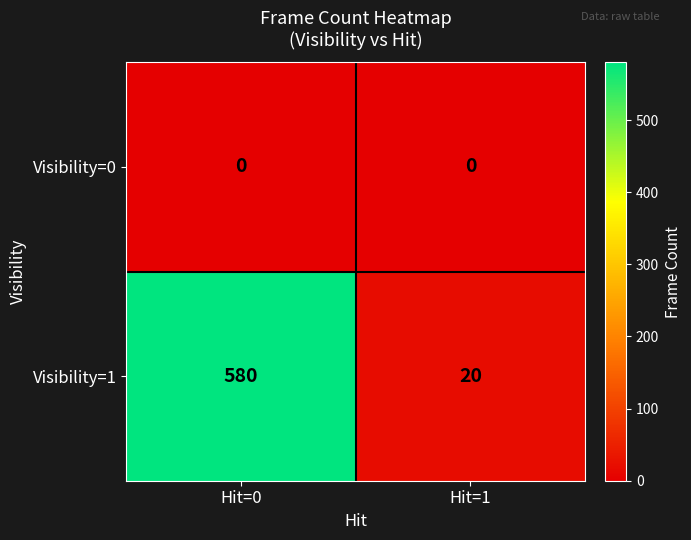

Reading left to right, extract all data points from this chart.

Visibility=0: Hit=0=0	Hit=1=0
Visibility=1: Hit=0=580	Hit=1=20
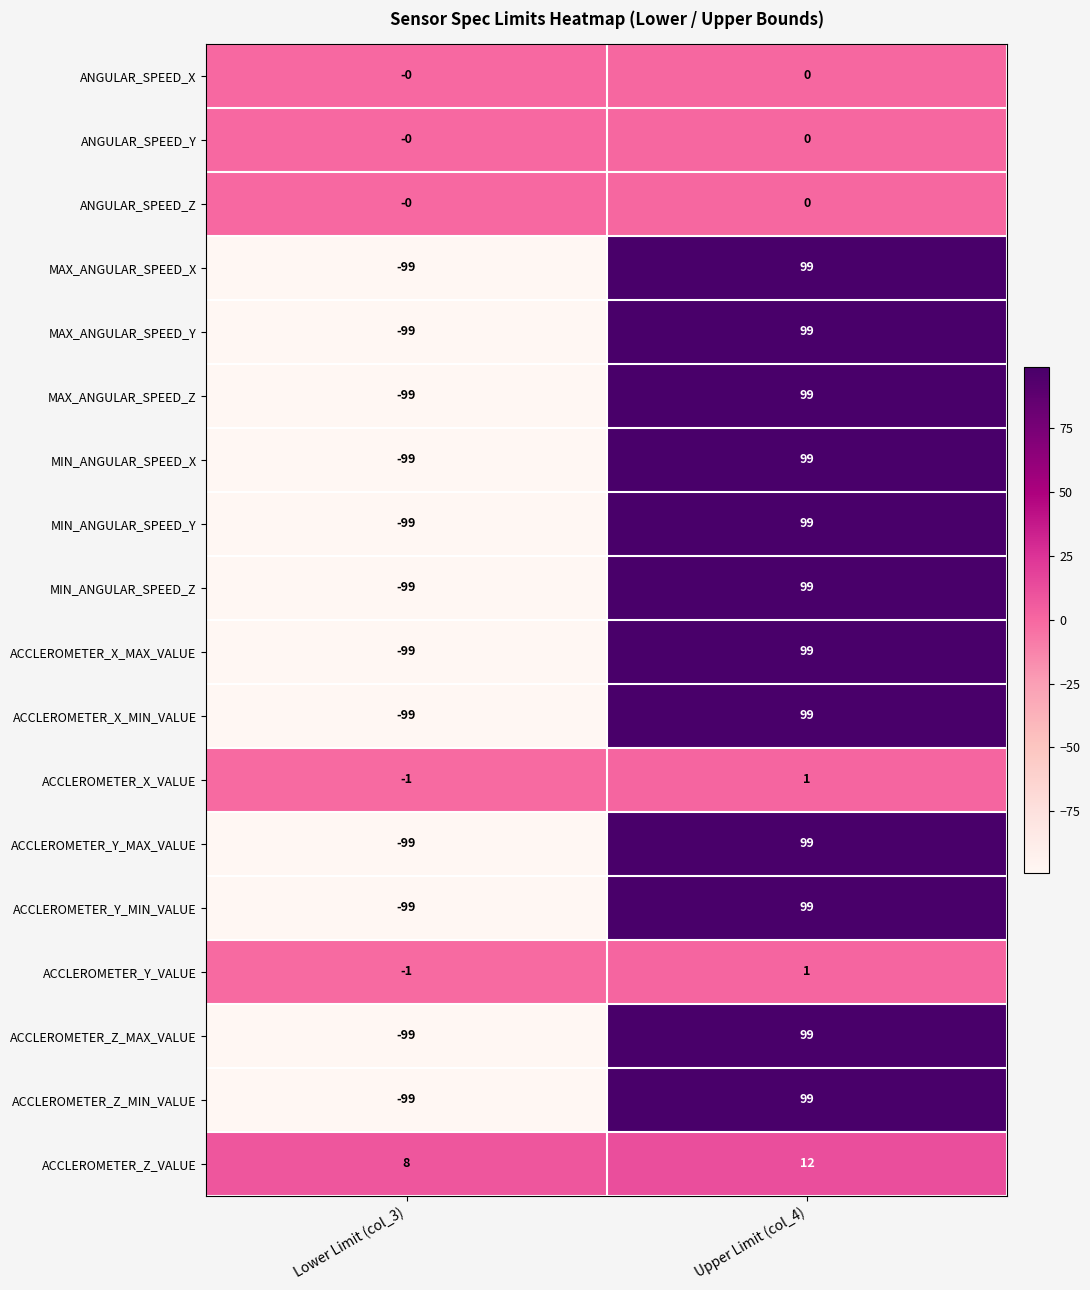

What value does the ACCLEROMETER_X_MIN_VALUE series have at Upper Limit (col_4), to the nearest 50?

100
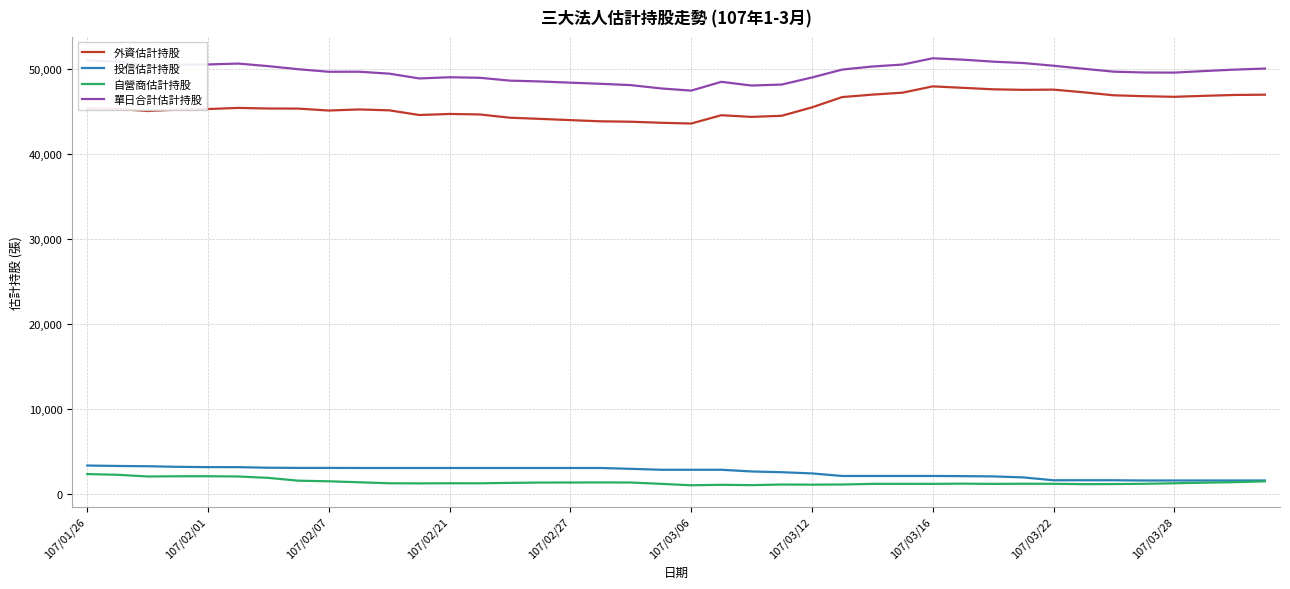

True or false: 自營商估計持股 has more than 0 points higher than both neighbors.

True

====================

Retype every line of the listing above verbatim, omitting the pictures.

Reading left to right, extract all data points from this chart.

Visibility=0: Hit=0=0	Hit=1=0
Visibility=1: Hit=0=580	Hit=1=20

What value does the ACCLEROMETER_X_MIN_VALUE series have at Upper Limit (col_4), to the nearest 50?

100

True or false: 自營商估計持股 has more than 0 points higher than both neighbors.

True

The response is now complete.